Hajiumrahnews.com — Baru beberapa bulan berdiri, Kementerian Haji dan Umrah mendapat sorotan publik. Lembaga ini resmi dilaporkan ke Komisi Pemberantasan Korupsi (KPK) atas dugaan penyimpangan dalam tender pelayanan haji tahun 2026.
Laporan tersebut disampaikan oleh Masyarakat Pemerhati Haji (MPH) ke Direktorat Pelayanan Laporan Pengaduan Masyarakat (PLPM) KPK, Rabu (8/10).
“Kami di sini melaporkan Kementerian Haji dan Umrah,” ujar Ketua MPH Nu’man Fauzi, usai menyerahkan laporan di Gedung Merah Putih KPK, Jakarta Selatan.
Menurut Nu’man, dugaan penyimpangan terjadi karena perusahaan penyedia layanan (syarikah) yang ditunjuk pemerintah dalam tender haji 2026 merupakan pihak yang sama seperti tahun-tahun sebelumnya, hanya berganti nama perusahaan.
“Syarikah yang sekarang jadi pemenang itu ternyata pelayan-pelayan lama, cuma berganti baju saja,” jelasnya.
MPH menilai kebijakan tender tersebut tidak mencerminkan reformasi nyata dalam tata kelola haji, sebab tetap memberi ruang bagi pihak lama tanpa proses evaluasi yang transparan.
Nu’man juga menyinggung masih adanya kasus jamaah terlantar, yang menurut laporan mencapai sekitar 400 orang dalam pelaksanaan haji sebelumnya.
“Kalau yang dilaporkan kepada kami, jamaah yang terlantar itu bukan sedikit,” ujarnya.
Sebelumnya, Kementerian Haji dan Umrah mengumumkan skema baru pengelolaan layanan haji 2026, dengan hanya menunjuk dua perusahaan (syarikah) sebagai penyedia utama:
Rakeen Mashariq Al Mutamayizah Company for Pilgrim Service
Albait Guest
Kebijakan ini disebut sebagai bagian dari reformasi besar dalam sistem pelayanan haji berbasis syarikah, dengan tujuan efisiensi dan transparansi.

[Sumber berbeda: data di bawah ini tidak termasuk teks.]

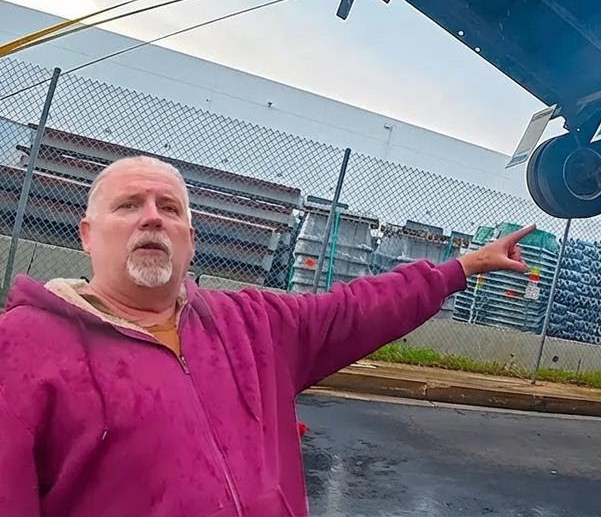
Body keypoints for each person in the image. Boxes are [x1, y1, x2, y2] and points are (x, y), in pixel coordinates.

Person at [0, 155, 534, 516]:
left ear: (191, 239)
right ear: (88, 237)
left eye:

Wakil Menteri Haji dan Umrah, Dahnil Anzar Simanjuntak, mengatakan langkah ini terbukti menekan biaya layanan hingga lebih dari 200 riyal per jamaah.
“Dari sebelumnya 2.300 riyal, tahun ini menjadi 2.100 riyal — tanpa pungli dan tanpa manipulasi,” jelas Dahnil di Jakarta, Selasa (30/9).
Dahnil menjelaskan, dari lebih 150 syarikah yang mengikuti proses seleksi, jumlahnya disaring secara ketat menjadi 50, lalu 20, hingga empat finalis, sebelum akhirnya ditetapkan dua pemenang.
Selain efisiensi, Kementerian juga memperkenalkan sistem kontrak multi-tahun selama tiga tahun, agar tidak terjadi praktik manipulasi dan negosiasi berulang setiap musim haji.
“Kontrak tidak lagi tahunan, tetapi langsung tiga tahun. Ini untuk mencegah praktik-praktik manipulasi dan umpan balik negatif dalam proses lelang,” katanya.
Dahnil menegaskan, kebijakan ini merupakan langkah awal menuju reformasi menyeluruh tata kelola haji dan umrah, dengan prinsip profesionalisme, efisiensi, dan akuntabilitas.
Meski demikian, laporan MPH ke KPK menunjukkan bahwa reformasi yang dijanjikan belum sepenuhnya dipercaya publik.
Mereka berharap KPK menindaklanjuti dugaan maladministrasi agar pelaksanaan haji 2026 benar-benar bersih dari praktik lama.
Kasus ini menambah daftar panjang isu tata kelola haji di Indonesia, di tengah upaya pemerintah membangun sistem baru melalui pembentukan Kementerian Haji dan Umrah.